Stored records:
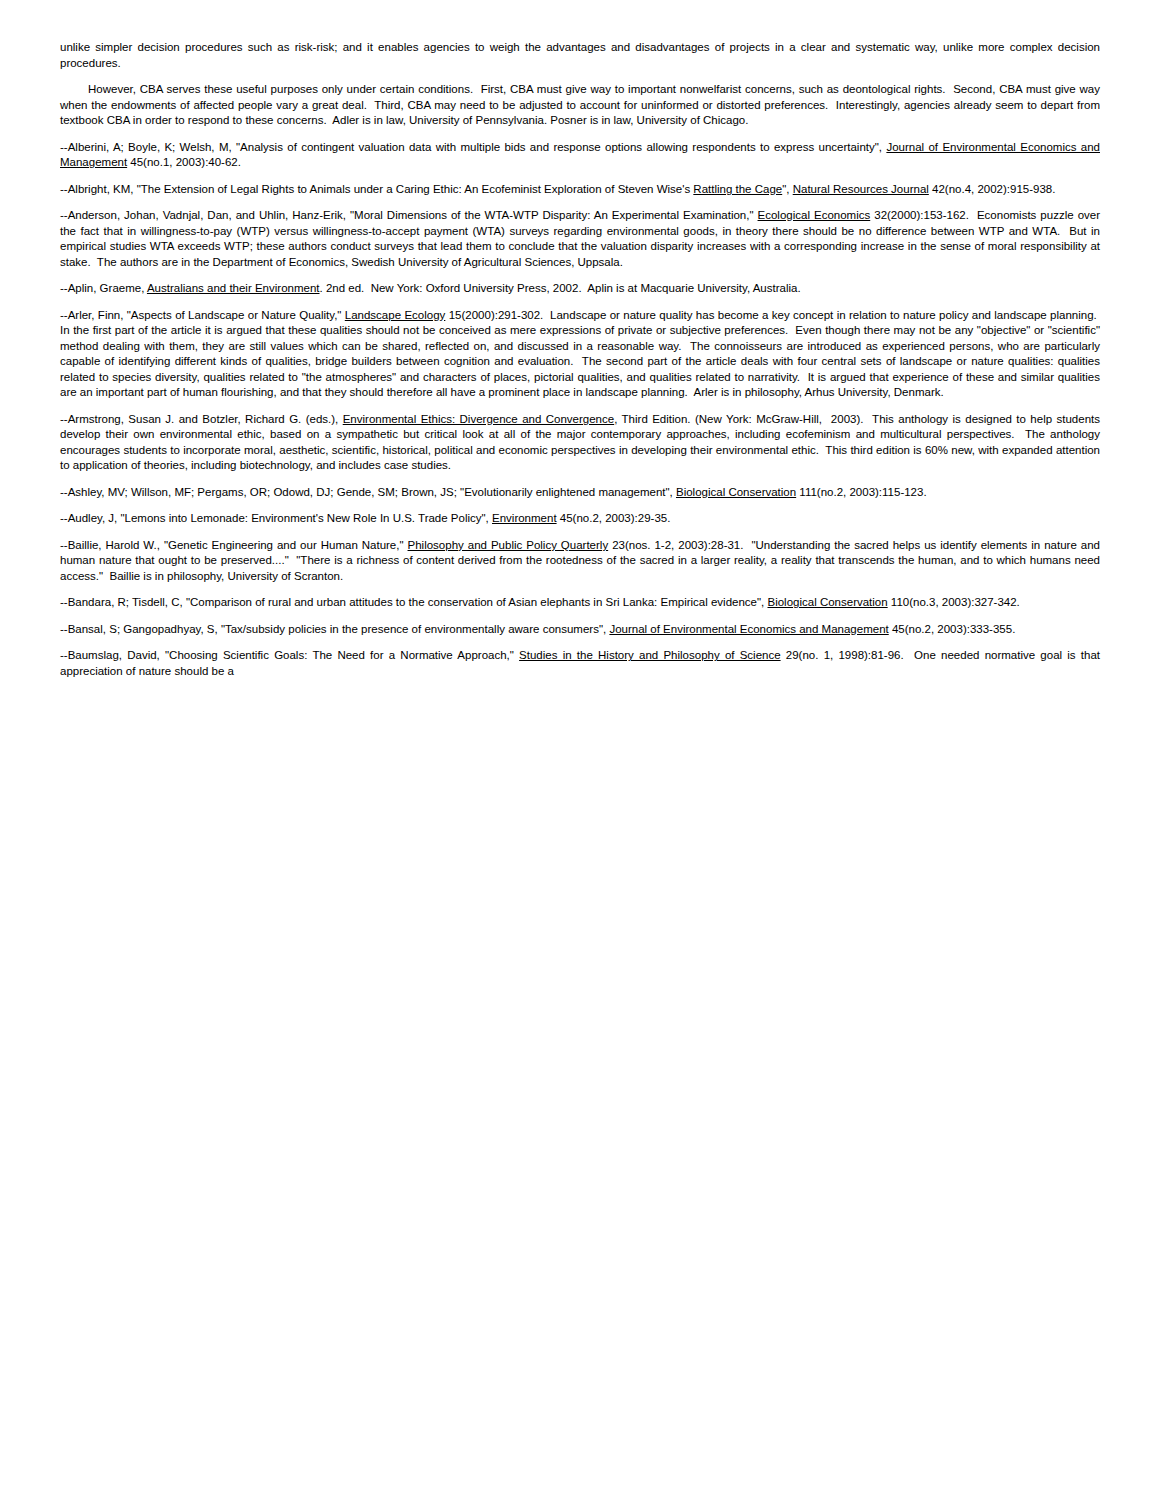unlike simpler decision procedures such as risk-risk; and it enables agencies to weigh the advantages and disadvantages of projects in a clear and systematic way, unlike more complex decision procedures.
However, CBA serves these useful purposes only under certain conditions. First, CBA must give way to important nonwelfarist concerns, such as deontological rights. Second, CBA must give way when the endowments of affected people vary a great deal. Third, CBA may need to be adjusted to account for uninformed or distorted preferences. Interestingly, agencies already seem to depart from textbook CBA in order to respond to these concerns. Adler is in law, University of Pennsylvania. Posner is in law, University of Chicago.
--Alberini, A; Boyle, K; Welsh, M, "Analysis of contingent valuation data with multiple bids and response options allowing respondents to express uncertainty", Journal of Environmental Economics and Management 45(no.1, 2003):40-62.
--Albright, KM, "The Extension of Legal Rights to Animals under a Caring Ethic: An Ecofeminist Exploration of Steven Wise's Rattling the Cage", Natural Resources Journal 42(no.4, 2002):915-938.
--Anderson, Johan, Vadnjal, Dan, and Uhlin, Hanz-Erik, "Moral Dimensions of the WTA-WTP Disparity: An Experimental Examination," Ecological Economics 32(2000):153-162. Economists puzzle over the fact that in willingness-to-pay (WTP) versus willingness-to-accept payment (WTA) surveys regarding environmental goods, in theory there should be no difference between WTP and WTA. But in empirical studies WTA exceeds WTP; these authors conduct surveys that lead them to conclude that the valuation disparity increases with a corresponding increase in the sense of moral responsibility at stake. The authors are in the Department of Economics, Swedish University of Agricultural Sciences, Uppsala.
--Aplin, Graeme, Australians and their Environment. 2nd ed. New York: Oxford University Press, 2002. Aplin is at Macquarie University, Australia.
--Arler, Finn, "Aspects of Landscape or Nature Quality," Landscape Ecology 15(2000):291-302. Landscape or nature quality has become a key concept in relation to nature policy and landscape planning. In the first part of the article it is argued that these qualities should not be conceived as mere expressions of private or subjective preferences. Even though there may not be any "objective" or "scientific" method dealing with them, they are still values which can be shared, reflected on, and discussed in a reasonable way. The connoisseurs are introduced as experienced persons, who are particularly capable of identifying different kinds of qualities, bridge builders between cognition and evaluation. The second part of the article deals with four central sets of landscape or nature qualities: qualities related to species diversity, qualities related to "the atmospheres" and characters of places, pictorial qualities, and qualities related to narrativity. It is argued that experience of these and similar qualities are an important part of human flourishing, and that they should therefore all have a prominent place in landscape planning. Arler is in philosophy, Arhus University, Denmark.
--Armstrong, Susan J. and Botzler, Richard G. (eds.), Environmental Ethics: Divergence and Convergence, Third Edition. (New York: McGraw-Hill, 2003). This anthology is designed to help students develop their own environmental ethic, based on a sympathetic but critical look at all of the major contemporary approaches, including ecofeminism and multicultural perspectives. The anthology encourages students to incorporate moral, aesthetic, scientific, historical, political and economic perspectives in developing their environmental ethic. This third edition is 60% new, with expanded attention to application of theories, including biotechnology, and includes case studies.
--Ashley, MV; Willson, MF; Pergams, OR; Odowd, DJ; Gende, SM; Brown, JS; "Evolutionarily enlightened management", Biological Conservation 111(no.2, 2003):115-123.
--Audley, J, "Lemons into Lemonade: Environment's New Role In U.S. Trade Policy", Environment 45(no.2, 2003):29-35.
--Baillie, Harold W., "Genetic Engineering and our Human Nature," Philosophy and Public Policy Quarterly 23(nos. 1-2, 2003):28-31. "Understanding the sacred helps us identify elements in nature and human nature that ought to be preserved...." "There is a richness of content derived from the rootedness of the sacred in a larger reality, a reality that transcends the human, and to which humans need access." Baillie is in philosophy, University of Scranton.
--Bandara, R; Tisdell, C, "Comparison of rural and urban attitudes to the conservation of Asian elephants in Sri Lanka: Empirical evidence", Biological Conservation 110(no.3, 2003):327-342.
--Bansal, S; Gangopadhyay, S, "Tax/subsidy policies in the presence of environmentally aware consumers", Journal of Environmental Economics and Management 45(no.2, 2003):333-355.
--Baumslag, David, "Choosing Scientific Goals: The Need for a Normative Approach," Studies in the History and Philosophy of Science 29(no. 1, 1998):81-96. One needed normative goal is that appreciation of nature should be a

Your assignment -
Every line of the records must come back unchanged, except that pictures are dropped.

Solution below -
unlike simpler decision procedures such as risk-risk; and it enables agencies to weigh the advantages and disadvantages of projects in a clear and systematic way, unlike more complex decision procedures.
However, CBA serves these useful purposes only under certain conditions. First, CBA must give way to important nonwelfarist concerns, such as deontological rights. Second, CBA must give way when the endowments of affected people vary a great deal. Third, CBA may need to be adjusted to account for uninformed or distorted preferences. Interestingly, agencies already seem to depart from textbook CBA in order to respond to these concerns. Adler is in law, University of Pennsylvania. Posner is in law, University of Chicago.
--Alberini, A; Boyle, K; Welsh, M, "Analysis of contingent valuation data with multiple bids and response options allowing respondents to express uncertainty", Journal of Environmental Economics and Management 45(no.1, 2003):40-62.
--Albright, KM, "The Extension of Legal Rights to Animals under a Caring Ethic: An Ecofeminist Exploration of Steven Wise's Rattling the Cage", Natural Resources Journal 42(no.4, 2002):915-938.
--Anderson, Johan, Vadnjal, Dan, and Uhlin, Hanz-Erik, "Moral Dimensions of the WTA-WTP Disparity: An Experimental Examination," Ecological Economics 32(2000):153-162. Economists puzzle over the fact that in willingness-to-pay (WTP) versus willingness-to-accept payment (WTA) surveys regarding environmental goods, in theory there should be no difference between WTP and WTA. But in empirical studies WTA exceeds WTP; these authors conduct surveys that lead them to conclude that the valuation disparity increases with a corresponding increase in the sense of moral responsibility at stake. The authors are in the Department of Economics, Swedish University of Agricultural Sciences, Uppsala.
--Aplin, Graeme, Australians and their Environment. 2nd ed. New York: Oxford University Press, 2002. Aplin is at Macquarie University, Australia.
--Arler, Finn, "Aspects of Landscape or Nature Quality," Landscape Ecology 15(2000):291-302. Landscape or nature quality has become a key concept in relation to nature policy and landscape planning. In the first part of the article it is argued that these qualities should not be conceived as mere expressions of private or subjective preferences. Even though there may not be any "objective" or "scientific" method dealing with them, they are still values which can be shared, reflected on, and discussed in a reasonable way. The connoisseurs are introduced as experienced persons, who are particularly capable of identifying different kinds of qualities, bridge builders between cognition and evaluation. The second part of the article deals with four central sets of landscape or nature qualities: qualities related to species diversity, qualities related to "the atmospheres" and characters of places, pictorial qualities, and qualities related to narrativity. It is argued that experience of these and similar qualities are an important part of human flourishing, and that they should therefore all have a prominent place in landscape planning. Arler is in philosophy, Arhus University, Denmark.
--Armstrong, Susan J. and Botzler, Richard G. (eds.), Environmental Ethics: Divergence and Convergence, Third Edition. (New York: McGraw-Hill, 2003). This anthology is designed to help students develop their own environmental ethic, based on a sympathetic but critical look at all of the major contemporary approaches, including ecofeminism and multicultural perspectives. The anthology encourages students to incorporate moral, aesthetic, scientific, historical, political and economic perspectives in developing their environmental ethic. This third edition is 60% new, with expanded attention to application of theories, including biotechnology, and includes case studies.
--Ashley, MV; Willson, MF; Pergams, OR; Odowd, DJ; Gende, SM; Brown, JS; "Evolutionarily enlightened management", Biological Conservation 111(no.2, 2003):115-123.
--Audley, J, "Lemons into Lemonade: Environment's New Role In U.S. Trade Policy", Environment 45(no.2, 2003):29-35.
--Baillie, Harold W., "Genetic Engineering and our Human Nature," Philosophy and Public Policy Quarterly 23(nos. 1-2, 2003):28-31. "Understanding the sacred helps us identify elements in nature and human nature that ought to be preserved...." "There is a richness of content derived from the rootedness of the sacred in a larger reality, a reality that transcends the human, and to which humans need access." Baillie is in philosophy, University of Scranton.
--Bandara, R; Tisdell, C, "Comparison of rural and urban attitudes to the conservation of Asian elephants in Sri Lanka: Empirical evidence", Biological Conservation 110(no.3, 2003):327-342.
--Bansal, S; Gangopadhyay, S, "Tax/subsidy policies in the presence of environmentally aware consumers", Journal of Environmental Economics and Management 45(no.2, 2003):333-355.
--Baumslag, David, "Choosing Scientific Goals: The Need for a Normative Approach," Studies in the History and Philosophy of Science 29(no. 1, 1998):81-96. One needed normative goal is that appreciation of nature should be a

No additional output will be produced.